NB-IoT is more popular in EU and China and LTE Cat-M1 in the U.S. and Japan. T-Mobile is planning to deploy NB-IoT network in the U.S. by mid-2018 following a pilot project in Las Vegas. Verizon and AT&T launched LTE Cat-M1 networks last year and their IoT-specific data plans are available for purchase. Verizon and AT&T IoT networks cover a much greater area than LoRa or Sigfox. An IoT device can be connected to AT&T’s network for close to $1.00 per month, and to Verizon’s for as low as $2 per month for 1MB of data. A typical sensor message generally falls into 10-200 bytes range. With the overhead associated with protocols to send the data to the cloud, this may reach to 1KB. This can be used as a general guide to determine how much data to buy from a network operator.

Fruit on a tree branch

Studies show there is a potential for over 50% water savings using sensor-based irrigation scheduling methods.

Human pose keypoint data
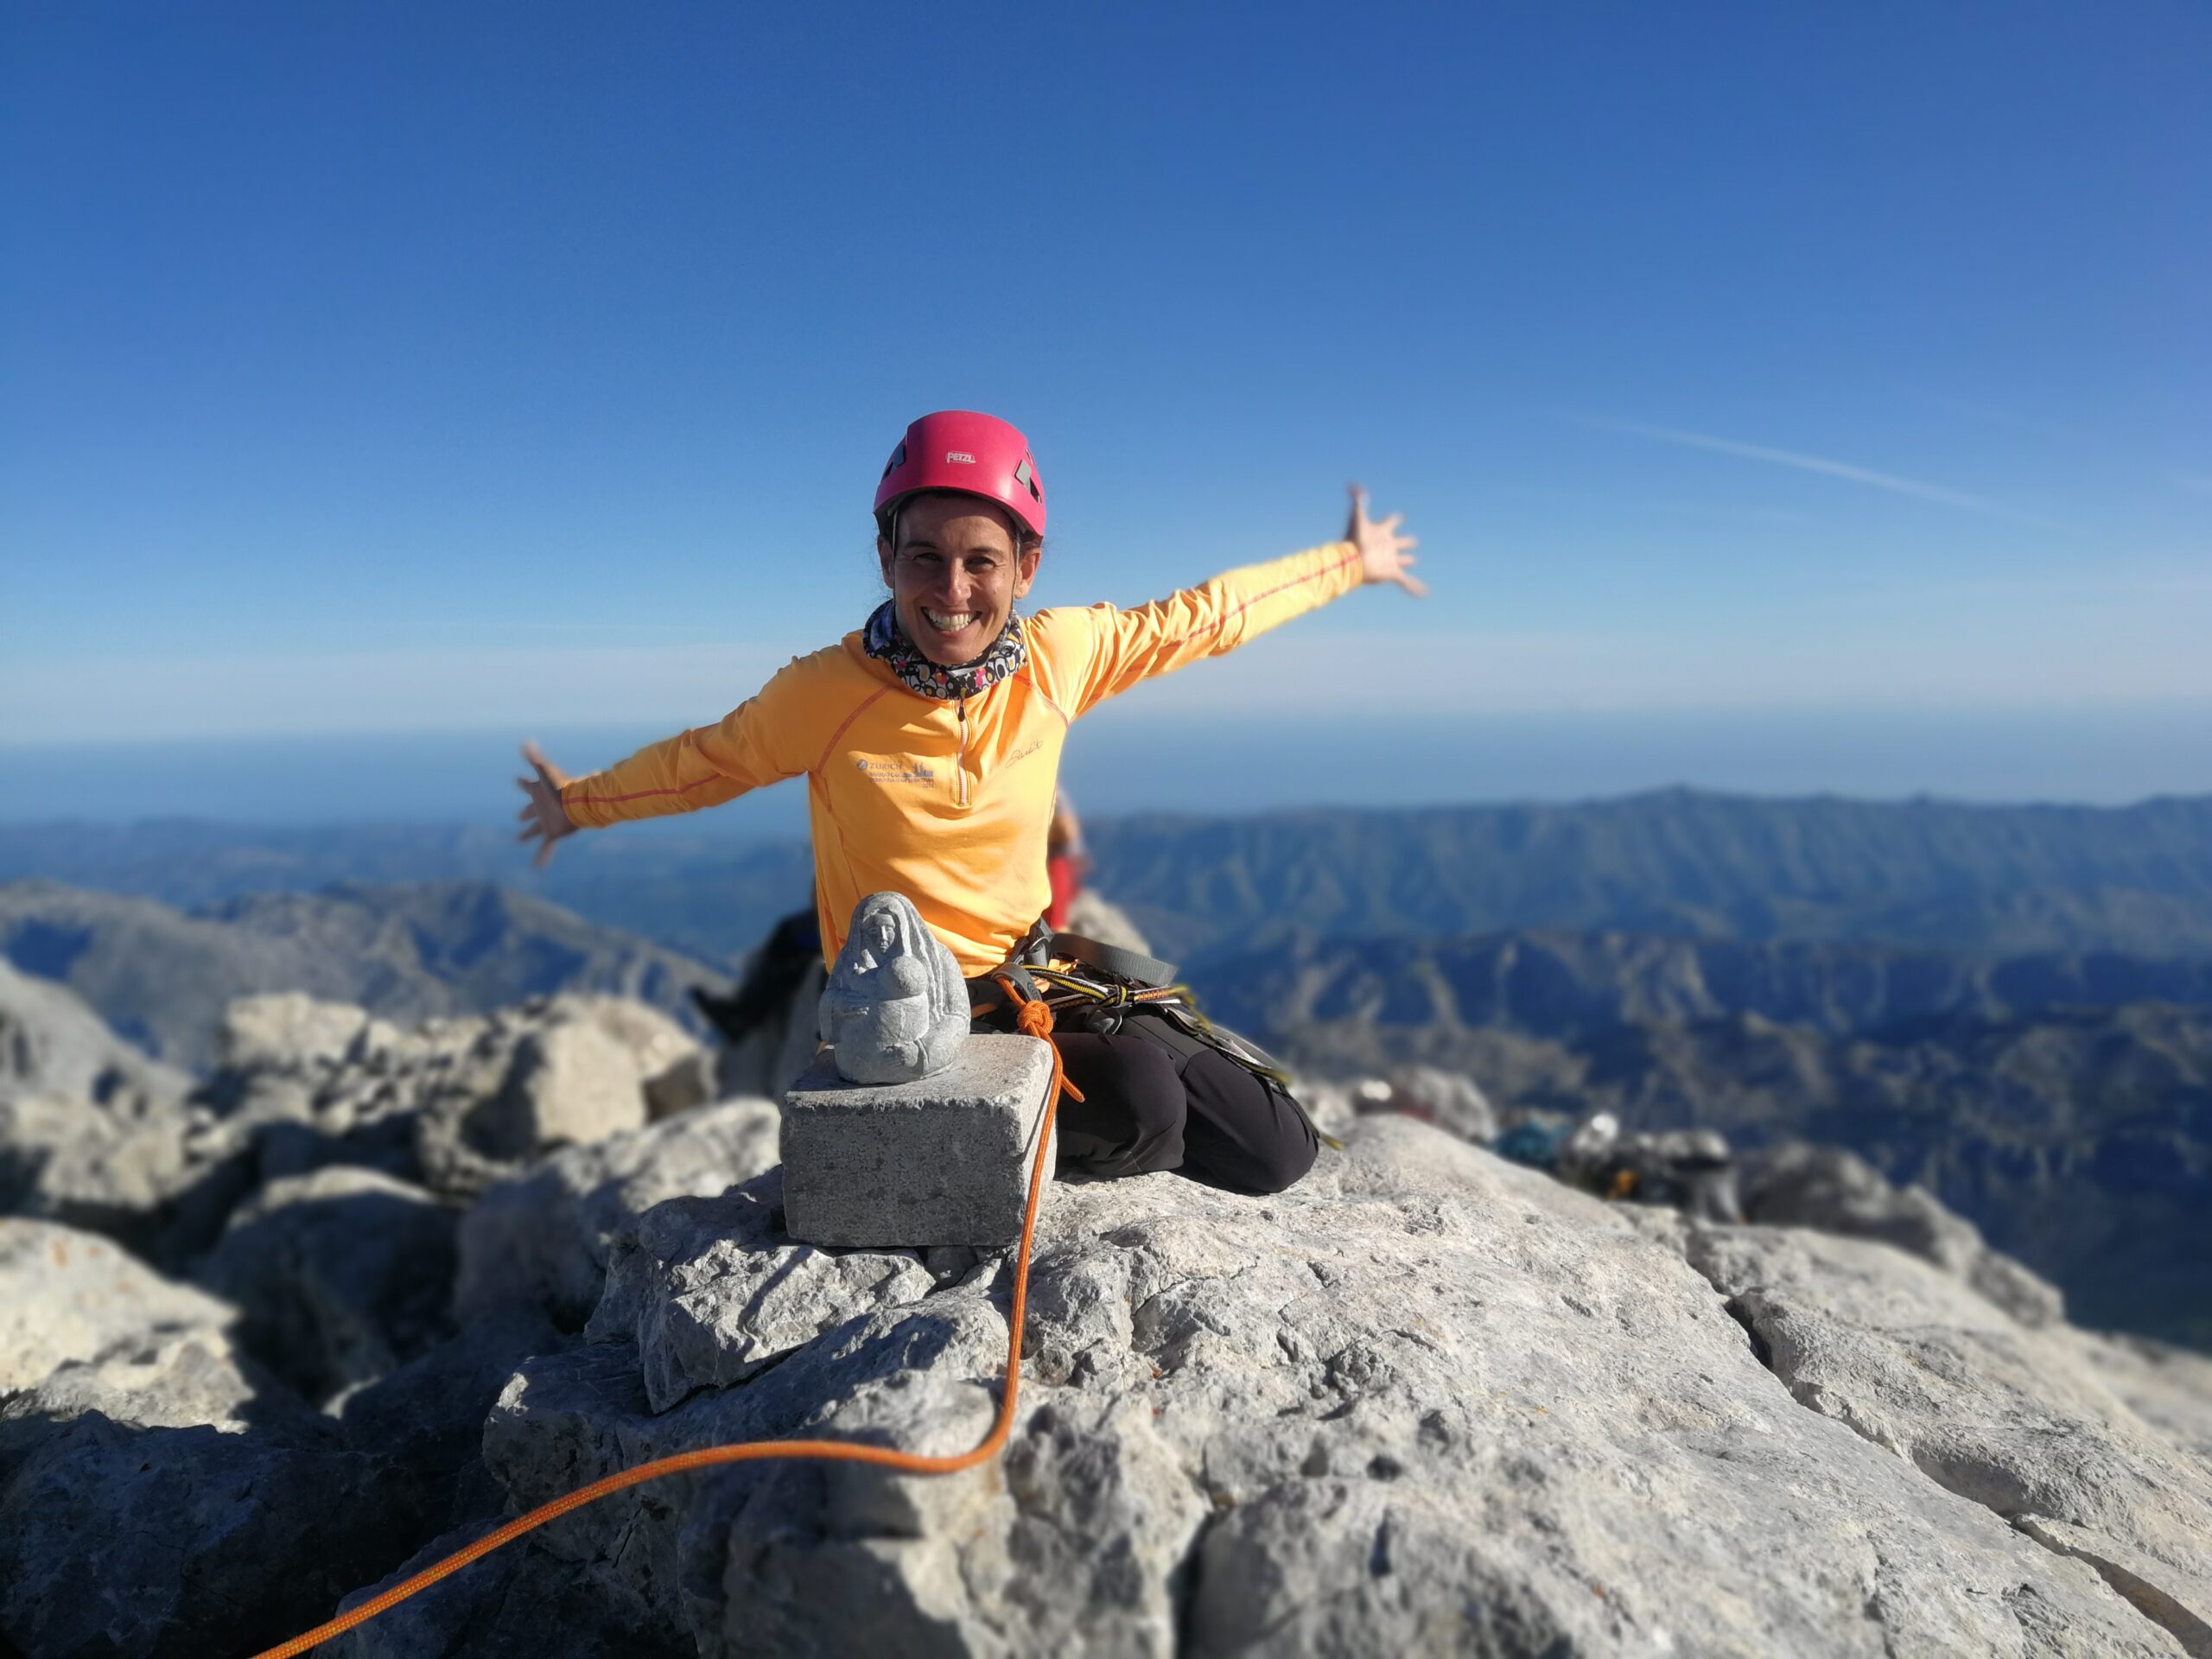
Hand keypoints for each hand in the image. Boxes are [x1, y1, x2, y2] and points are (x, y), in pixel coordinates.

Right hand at [514, 740, 575, 868]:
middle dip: (525, 812)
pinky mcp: (553, 833)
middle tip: (519, 816)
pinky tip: (537, 866)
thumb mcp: (547, 772)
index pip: (527, 785)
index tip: (518, 779)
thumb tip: (526, 741)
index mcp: (539, 791)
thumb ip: (535, 757)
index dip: (522, 782)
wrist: (582, 805)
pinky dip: (541, 856)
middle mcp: (542, 807)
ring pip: (535, 829)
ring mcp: (548, 821)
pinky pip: (546, 847)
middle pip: (531, 809)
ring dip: (527, 834)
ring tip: (519, 840)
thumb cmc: (563, 788)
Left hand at [1345, 485, 1425, 597]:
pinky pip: (1405, 582)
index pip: (1390, 522)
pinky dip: (1415, 588)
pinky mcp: (1391, 573)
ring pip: (1403, 560)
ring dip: (1407, 560)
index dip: (1395, 519)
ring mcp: (1390, 560)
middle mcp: (1387, 546)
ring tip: (1412, 560)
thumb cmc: (1354, 540)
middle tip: (1413, 541)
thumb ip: (1357, 501)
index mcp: (1381, 532)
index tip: (1399, 517)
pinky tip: (1424, 594)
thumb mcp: (1357, 518)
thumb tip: (1356, 487)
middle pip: (1400, 542)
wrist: (1351, 561)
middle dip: (1406, 542)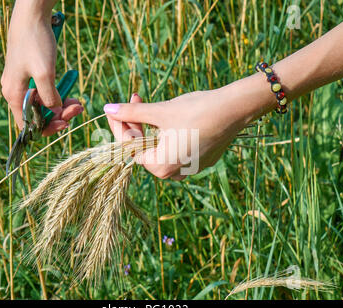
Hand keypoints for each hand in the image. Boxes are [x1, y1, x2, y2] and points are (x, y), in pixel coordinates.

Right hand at [1, 1, 82, 135]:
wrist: (32, 16)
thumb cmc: (35, 42)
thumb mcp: (45, 74)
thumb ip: (49, 97)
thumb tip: (54, 112)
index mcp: (14, 95)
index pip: (27, 126)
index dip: (47, 128)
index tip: (65, 122)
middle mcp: (15, 92)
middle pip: (37, 116)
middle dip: (59, 115)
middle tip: (78, 107)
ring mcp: (22, 83)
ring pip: (43, 105)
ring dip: (61, 106)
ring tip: (78, 102)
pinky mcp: (29, 75)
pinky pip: (44, 93)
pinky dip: (58, 95)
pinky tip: (70, 94)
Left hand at [104, 74, 273, 179]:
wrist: (235, 109)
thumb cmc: (196, 111)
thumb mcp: (159, 112)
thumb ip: (131, 113)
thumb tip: (107, 108)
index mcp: (160, 167)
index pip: (129, 147)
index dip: (119, 125)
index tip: (114, 108)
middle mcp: (174, 173)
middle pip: (144, 148)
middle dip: (136, 124)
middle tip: (135, 99)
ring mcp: (189, 168)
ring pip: (160, 147)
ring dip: (151, 127)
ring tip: (151, 106)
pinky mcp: (201, 159)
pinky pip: (176, 148)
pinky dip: (168, 133)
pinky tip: (168, 117)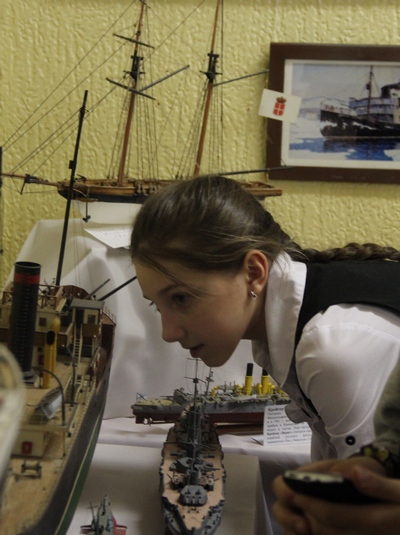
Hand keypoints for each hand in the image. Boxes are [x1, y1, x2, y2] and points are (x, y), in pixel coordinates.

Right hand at [272, 458, 391, 534]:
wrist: (372, 489)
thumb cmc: (359, 473)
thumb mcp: (357, 466)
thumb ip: (348, 468)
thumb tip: (339, 473)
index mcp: (303, 478)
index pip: (282, 483)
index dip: (284, 490)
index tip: (293, 497)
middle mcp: (299, 499)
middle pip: (280, 509)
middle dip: (288, 518)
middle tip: (305, 527)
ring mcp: (304, 518)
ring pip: (288, 528)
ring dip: (294, 531)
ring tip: (310, 534)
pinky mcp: (313, 531)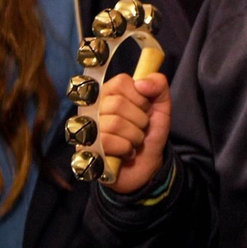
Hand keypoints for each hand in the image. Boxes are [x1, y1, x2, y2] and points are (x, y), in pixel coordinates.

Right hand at [92, 71, 171, 194]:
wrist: (147, 165)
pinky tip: (126, 152)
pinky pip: (107, 141)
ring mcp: (87, 127)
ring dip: (135, 136)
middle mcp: (93, 108)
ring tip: (135, 141)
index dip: (140, 97)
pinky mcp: (85, 148)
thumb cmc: (149, 133)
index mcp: (109, 93)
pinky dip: (126, 149)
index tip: (145, 108)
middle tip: (140, 128)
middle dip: (140, 120)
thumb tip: (141, 83)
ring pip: (114, 123)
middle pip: (118, 104)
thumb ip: (158, 86)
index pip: (121, 82)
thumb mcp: (161, 107)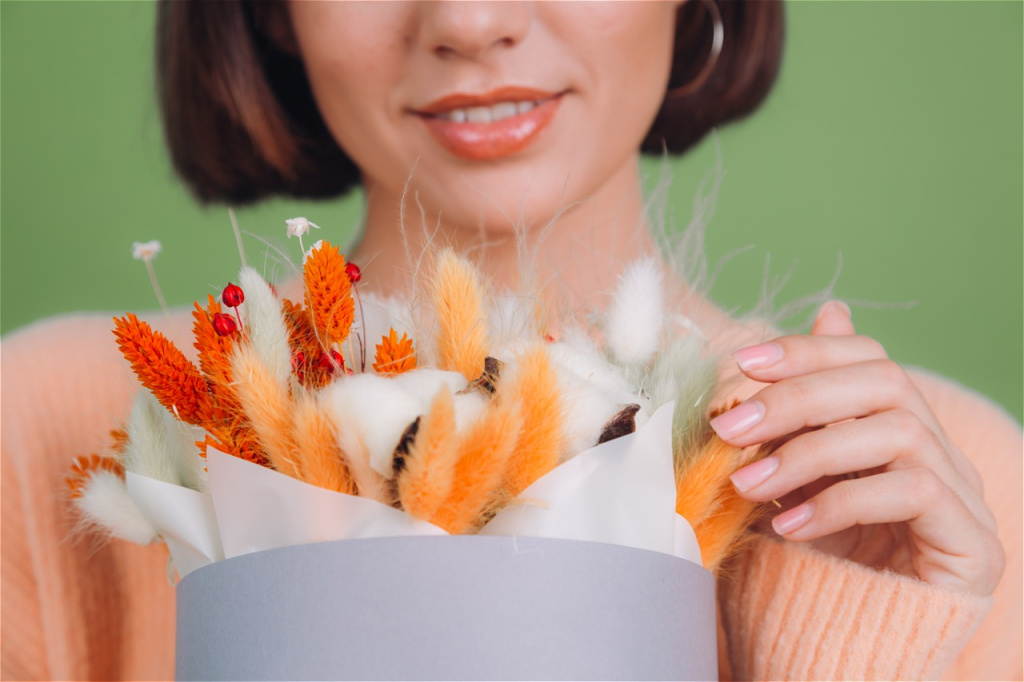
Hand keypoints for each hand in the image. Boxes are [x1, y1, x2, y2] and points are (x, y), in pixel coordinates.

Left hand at [711, 301, 1004, 595]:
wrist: (848, 648)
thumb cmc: (815, 560)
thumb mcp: (788, 483)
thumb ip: (785, 425)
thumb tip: (759, 353)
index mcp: (899, 426)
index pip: (868, 357)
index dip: (808, 350)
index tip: (742, 360)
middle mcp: (940, 450)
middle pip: (885, 382)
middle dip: (798, 397)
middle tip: (729, 428)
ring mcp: (964, 494)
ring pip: (900, 432)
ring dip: (810, 453)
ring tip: (748, 485)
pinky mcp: (972, 543)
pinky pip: (915, 492)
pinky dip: (842, 503)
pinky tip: (790, 527)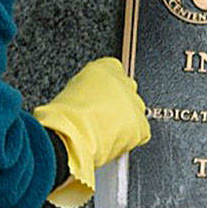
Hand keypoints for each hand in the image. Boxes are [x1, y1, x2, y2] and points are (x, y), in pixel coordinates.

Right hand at [33, 57, 150, 207]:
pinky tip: (113, 140)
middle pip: (126, 93)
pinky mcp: (141, 125)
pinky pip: (140, 132)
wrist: (71, 134)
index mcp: (107, 67)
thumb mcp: (72, 88)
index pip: (114, 73)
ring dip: (124, 122)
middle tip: (101, 119)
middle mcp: (125, 81)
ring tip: (104, 132)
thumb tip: (89, 95)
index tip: (99, 101)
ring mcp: (135, 103)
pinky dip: (130, 138)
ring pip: (134, 112)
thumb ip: (88, 86)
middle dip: (116, 106)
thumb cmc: (65, 114)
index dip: (105, 92)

- **BRIEF 1**:
Print the section of the IoT networks passage between "NB-IoT is more" and "a network operator.", inclusive.
- **BRIEF 2**:
Does the IoT networks passage support each statement below? Answer yes or no, and quote the words that decide it.
(a) NB-IoT is more popular in the U.S. than LTE Cat-M1 is.
(b) A typical sensor message is usually 10 to 200 bytes.
(c) Verizon's IoT network covers a smaller area than Sigfox does.
- **BRIEF 3**:
According to the IoT networks passage, where did T-Mobile run a pilot project before its planned U.S. NB-IoT rollout?
Nothing in the entries is needed for what follows.

- **FINAL ANSWER 1**:
NB-IoT is more popular in EU and China and LTE Cat-M1 in the U.S. and Japan. T-Mobile is planning to deploy NB-IoT network in the U.S. by mid-2018 following a pilot project in Las Vegas. Verizon and AT&T launched LTE Cat-M1 networks last year and their IoT-specific data plans are available for purchase. Verizon and AT&T IoT networks cover a much greater area than LoRa or Sigfox. An IoT device can be connected to AT&T’s network for close to $1.00 per month, and to Verizon’s for as low as $2 per month for 1MB of data. A typical sensor message generally falls into 10-200 bytes range. With the overhead associated with protocols to send the data to the cloud, this may reach to 1KB. This can be used as a general guide to determine how much data to buy from a network operator.

- **FINAL ANSWER 2**:
(a) No: "NB-IoT is more popular in EU and China and LTE Cat-M1 in the U.S. and Japan."
(b) Yes: "A typical sensor message generally falls into 10-200 bytes range."
(c) No: "Verizon and AT&T IoT networks cover a much greater area than LoRa or Sigfox."

- **FINAL ANSWER 3**:
Las Vegas.